Subject: W Timor Militias Try To Take Control Of Border Region

Associated Press August 23, 2000

W Timor Militias Try To Take Control Of Border Region

JAKARTA (AP)--Anti-independence militia fighters have set up roadblocks in Indonesian-controlled West Timor and are trying to take control of the border region with neighboring East Timor, a U.N. official said Wednesday.

United Nations High Commissioner for Refugees spokesman Jake Morland said the situation was now very tense in the region and he accused Indonesia's military of doing nothing to stop the militia gangs.

He said the four roadblocks had been set up between the town of Atambua and the nearby border with East Timor and the militiamen were preventing East Timorese refugees trying to return home from traveling along the road.

"They are trying to control the border area on their side," he said in a phone interview from West Timor. "Indonesia's military is fully capable of moving them but has done nothing."

Indonesian military officials in West Timor couldn't be reached for comment.

Morland said that three UNHCR staff were badly beaten Tuesday by militiamen while trying to distribute relief supplies to a refugee camp, about 60 miles west of the border.

He said gang members attacked the staff with machetes and sticks. Two of them escaped after being beaten while a third staff member was captured and taken to a nearby rice paddy and had his head held under water. He later managed to escape with the help of some refugees.

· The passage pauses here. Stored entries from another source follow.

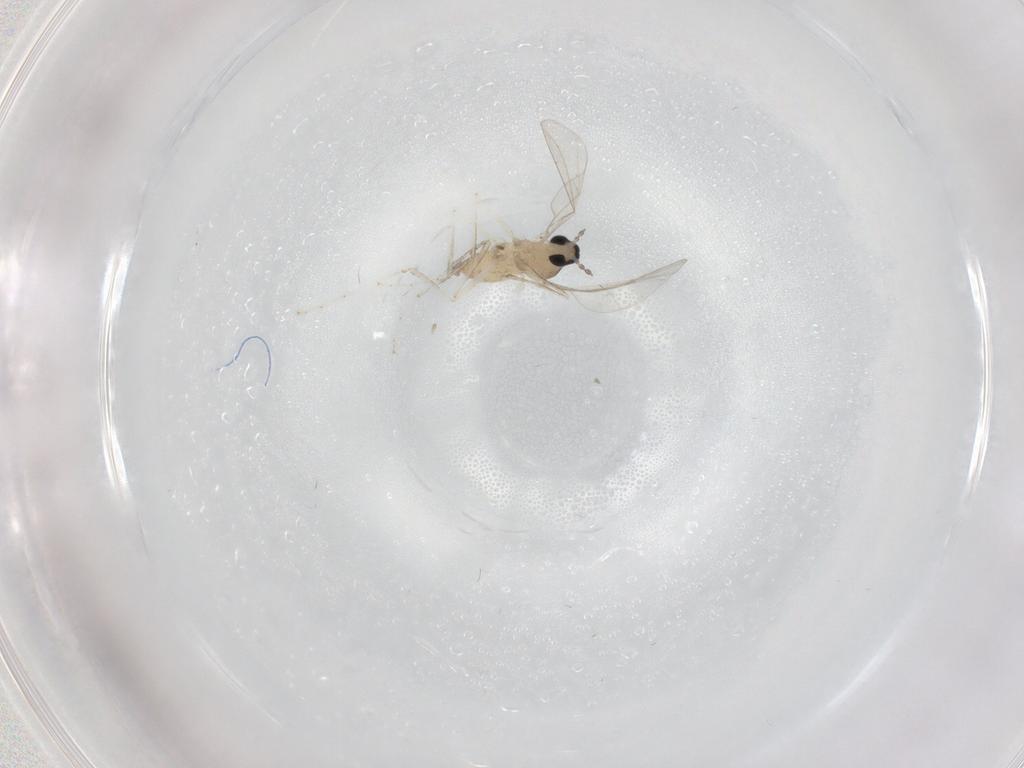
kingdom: Animalia
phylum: Arthropoda
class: Insecta
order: Diptera
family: Cecidomyiidae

Clashes between pro-Indonesia groups and U.N. peacekeepers in East Timor have become more frequent recently and there is growing speculation that sections of Indonesia's military have been arming and training the gangs.

Two U.N. peacekeepers have been killed and four others wounded in fighting so far. Several militiamen have also been killed.

The United Nations has complained repeatedly that militiamen are using West Timor as a base for border incursions.

East Timor voted for independence last Aug. 30 in a U.N.-sponsored ballot. Afterward, tens of thousands of people fled their homes when pro-Indonesia militiamen reacted by going on a violent rampage.

The violence ended when international forces landed in the territory in September. Most refugees have since returned home, but about 80,000 - mainly militiamen and their families - remain in camps in West Timor.